Gane também observou: “Curiosamente, o COVID-19 também afeta a sensação de gostos básicos na língua, embora não com tanta frequência e geralmente não permanentemente”.

De acordo com o prof.Hopkins, “Com testes de olfato sensível, descobrimos que um pequeno número de pacientes também tem uma verdadeira perda de paladar, mas isso geralmente é incomum”.

O que o COVID-19 faz com o olfato

Especialistas acreditam que o SARS-CoV-2, o vírus que causa o COVID-19, afeta o neuroepitélio nasal ou olfativo.

Dr.Boscolo-Rizzo explicou:

“O neuroepitélio olfativo está localizado no teto das cavidades nasais e é composto por neurônios sensoriais olfativos e células de suporte que protegem as células sensoriais frágeis”.

“Os neurônios sensoriais olfativos”, disse ele, “dá origem a um sinal elétrico que, através de várias estações, chegará ao córtex olfativo no lobo frontal do cérebro, retornando uma percepção consciente de odores”.

Prof.Hopkins acrescentou que os cílios, ou projeções semelhantes a cabelos no nariz, são “cobertos de receptores que se ligam e, portanto, detectam odores”.

Dr.Boscolo-Rizzo elaborou ainda que o neuroepitélio provavelmente está envolvido na perda de paladar e olfato com COVID-19:

“As células de suporte do neuroepitélio olfativo são muito ricas em receptores ACE2 necessários para a entrada do SARS-CoV-2 nas células. Então, eles são o alvo ideal para o vírus. Pelo contrário, os neurônios sensoriais olfativos são desprovidos do receptor ACE2.”

“Mas os danos às células de suporte”, acrescentou, “também afetam os neurônios. Substâncias liberadas das células de suporte infectadas pelo vírus causam uma redução no número de receptores olfativos nos neurônios sensoriais olfativos causando anosmia, a perda do olfato.”

Felizmente, o dr.Boscolo-Rizzo acrescentou: “O olfato é um pedaço do cérebro projetado no mundo exterior: o neuroepitélio olfativo está em contato com o ambiente externo e está acostumado a ser danificado”.
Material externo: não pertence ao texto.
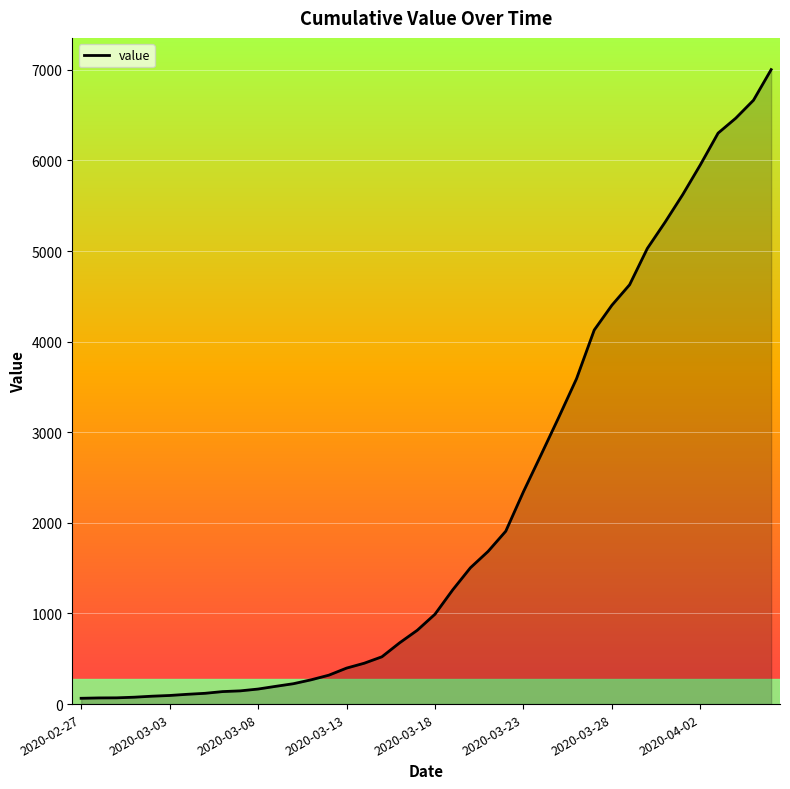

How many lines are shown in the chart?

1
“[O] neuroepitélio olfativo tem uma propriedade extraordinária e única para um tecido nervoso: a capacidade de se regenerar. Assim, a recuperação do olfato, mesmo que demore muito, é possível.”
— Dra.Paolo Boscolo-Rizzo

Uma oportunidade para a ciência olfativa

Dr.Boscolo-Rizzo observou que a pandemia destacou a importância de ter olfato e paladar saudáveis, que eram “muitas vezes esquecidos e considerados de importância secundária”.

“A pesquisa de distúrbios olfativos tem sido historicamente negligenciada tanto por pesquisadores, mas também por grupos de financiamento”, afirmou o Prof.Hopkins. “Dado o número sem precedentes de pacientes com perda de olfato, há uma necessidade, mas também uma oportunidade, de aumentar a pesquisa nessa área. Atualmente, existem muitos testes em andamento em todo o mundo que podem levar a melhores resultados para nossos pacientes”.
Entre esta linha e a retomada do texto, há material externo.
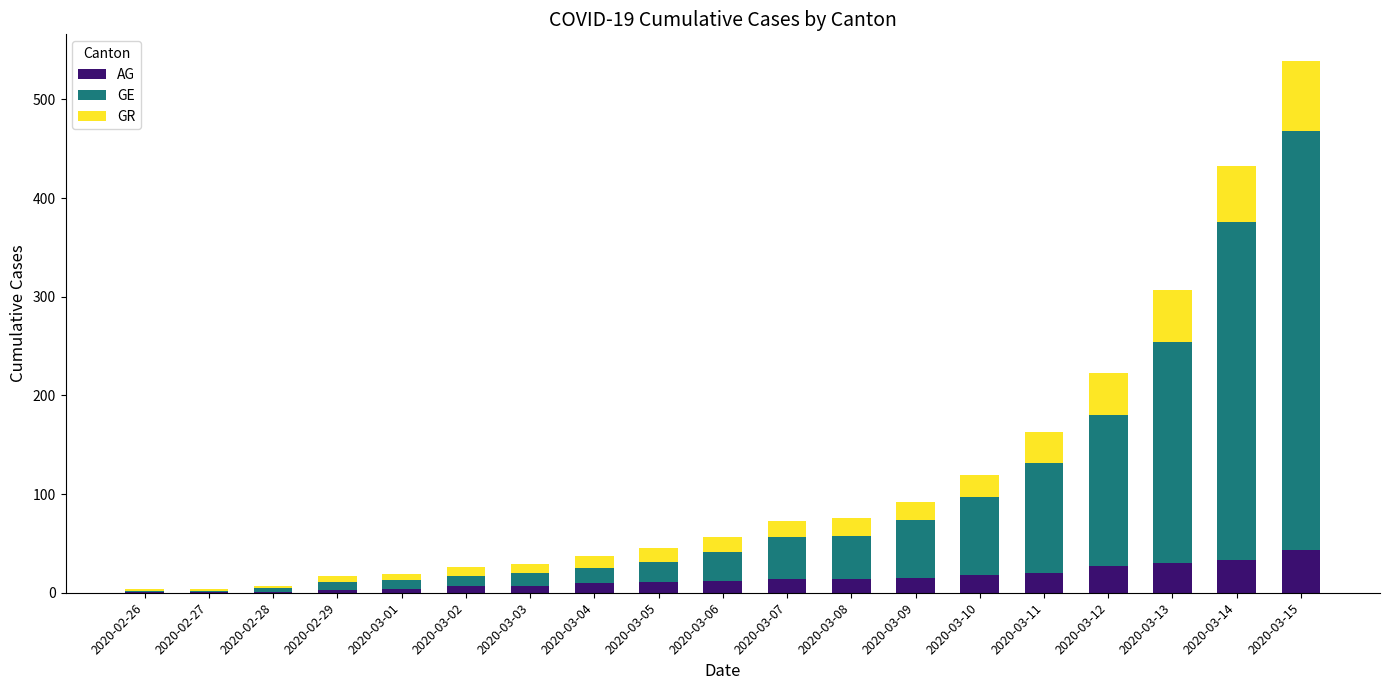

True or false: AG has a value of 43 at 2020-03-15.

True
Ele acrescentou que muitos grupos de pesquisa estão testando novas terapias em ensaios clínicos que podem ser úteis no tratamento da anosmia pós-COVID-19 e outras formas de anosmia pós-viral.

“Aqueles que governam nossos destinos”, disse ele, “precisam estar cientes da importância de investir em pesquisa quimiossensorial básica e clínica. Esperamos que este seja o lado positivo da dramática experiência adquirida durante esta pandemia”.